Of course, support for a topic will also depend on the availability of a mentor with sufficient expertise to advice.

The following are some ideas. If you are interested in one of the topics, we can also help with additional information.

Current or Recent Projects

Support for formulas and categorical data

Status: implemented and will be release in statsmodels 0.5 Author: Skipper Seabold based on patsy, Nathaniel Smith's formula package

Convenient support for categorical explanatory variables is still largely lacking in statsmodels. This can follow up on the existing formula implementation of Jonathan and of Nathaniel, and the start of the integration in the statsmodels account on github. The topic is pretty complex and I would recommend it only to someone familiar with the formula framework in R.

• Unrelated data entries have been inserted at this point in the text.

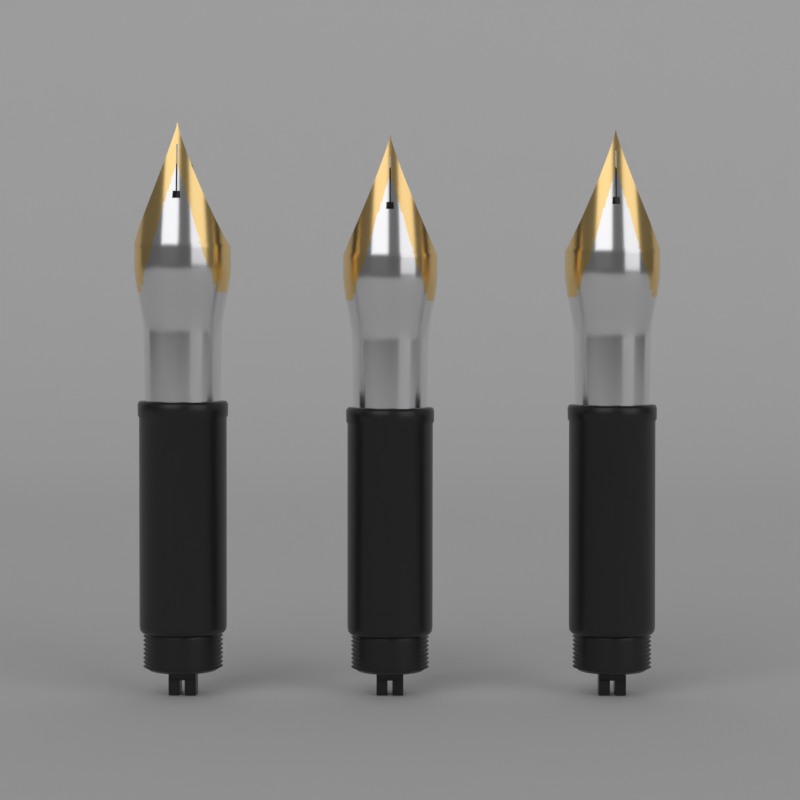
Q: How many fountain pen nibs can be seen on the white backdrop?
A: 3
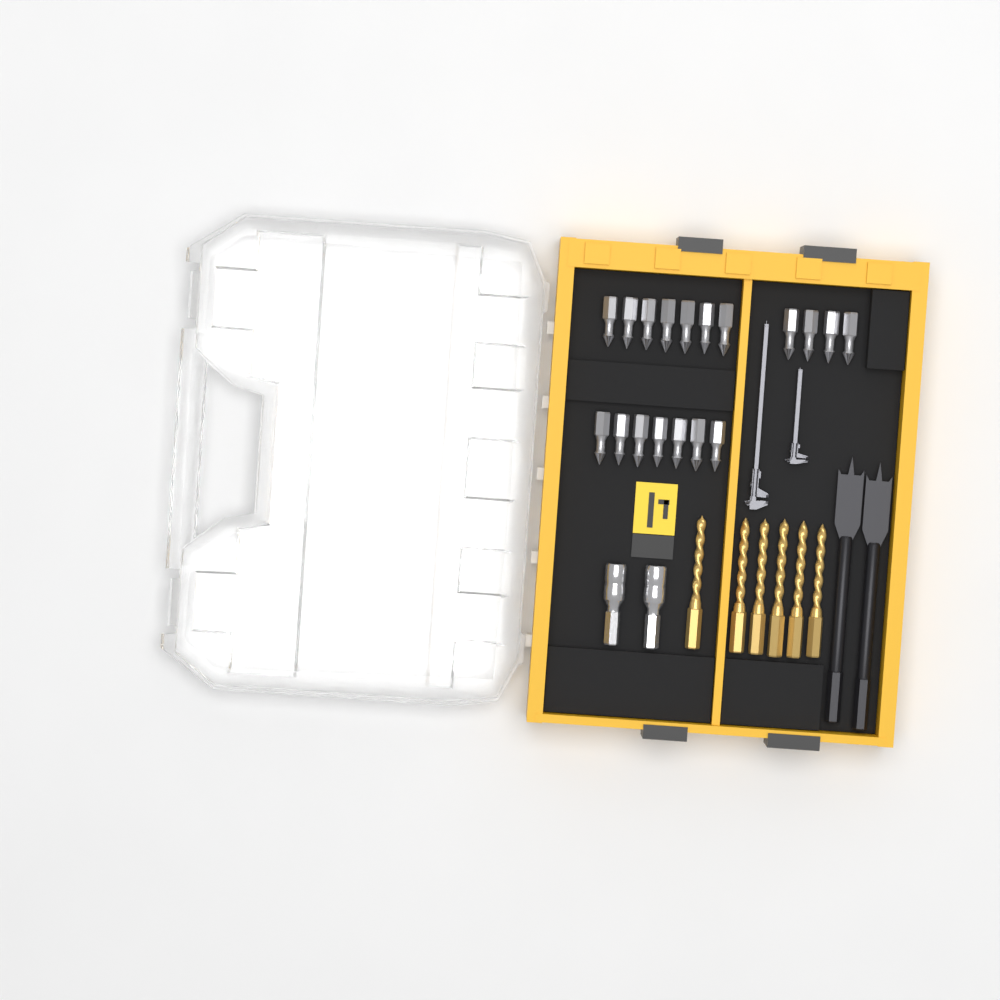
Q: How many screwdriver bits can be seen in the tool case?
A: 18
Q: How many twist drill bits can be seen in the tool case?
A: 6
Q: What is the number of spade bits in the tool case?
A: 2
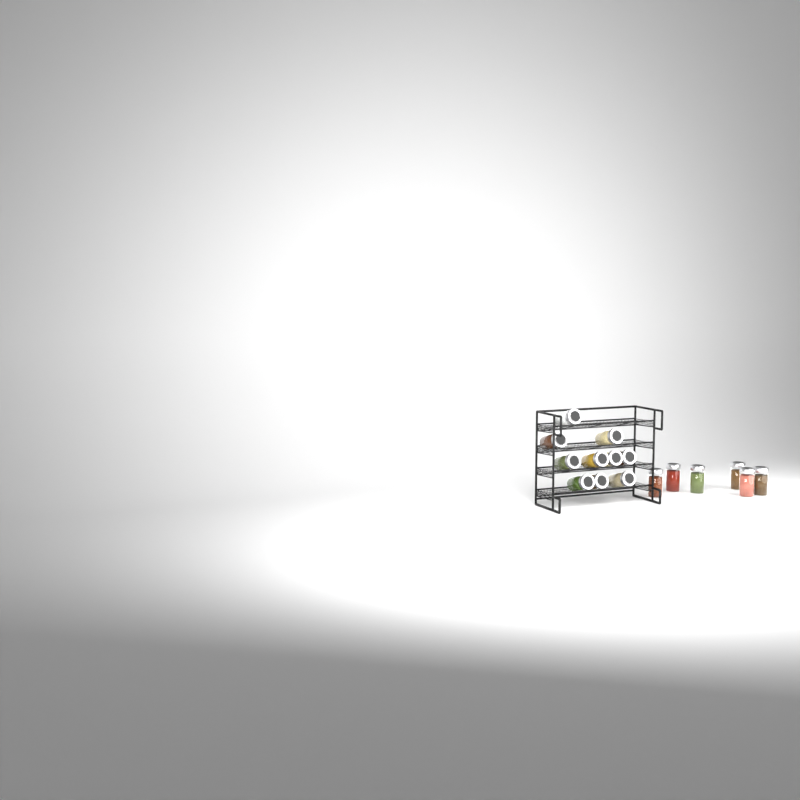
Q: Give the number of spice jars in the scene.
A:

Extend linear models to non-linear models

Status: was a GSOC 2012 project, partially finished, Pull Request

Linear_model, robust_linear_model and generalized_linear_model could all take a given non-linear function y = f(x, parameters) instead of the current linear version y = X*beta. Technically this can follow mostly the pattern of the current linear versions, but requires that one gets familiar with all three models.

System of Equations

Status: GSOC 2012 project, Pull Request to be merged multivariate models, seemingly unrelated regression, simultaneous equation models

Empirical Likelihood

Status: GSOC 2012 project, first part merged, will be released in statsmodels 0.5

Nonparametrics - Kernel Methods

Status: GSOC 2012 project, merged, will be released in statsmodels 0.5, some parts in sandbox

Tobit - Censored or Truncated Regression

Status: Pull Request

Survival Models

Status: work in progress Pull Request, under refactoring by Skipper

Extensions to Robust Regression

Status: WIP Pull Request (#452) by Josef , additional work by Virgile

LTS, ELTS, MM-Estimators

Statistical Tests

Status: partially implemented, some in WIP, others missing

The coverage of statistical hypothesis tests is increasing. There are still tests that are missing in statsmodels or scipy.stats, or that have only limited options. Also Results classes for the outcome of statistical tests are currently mostly missing, and need also supporting methods (plot, summary, confidence intervals, ...)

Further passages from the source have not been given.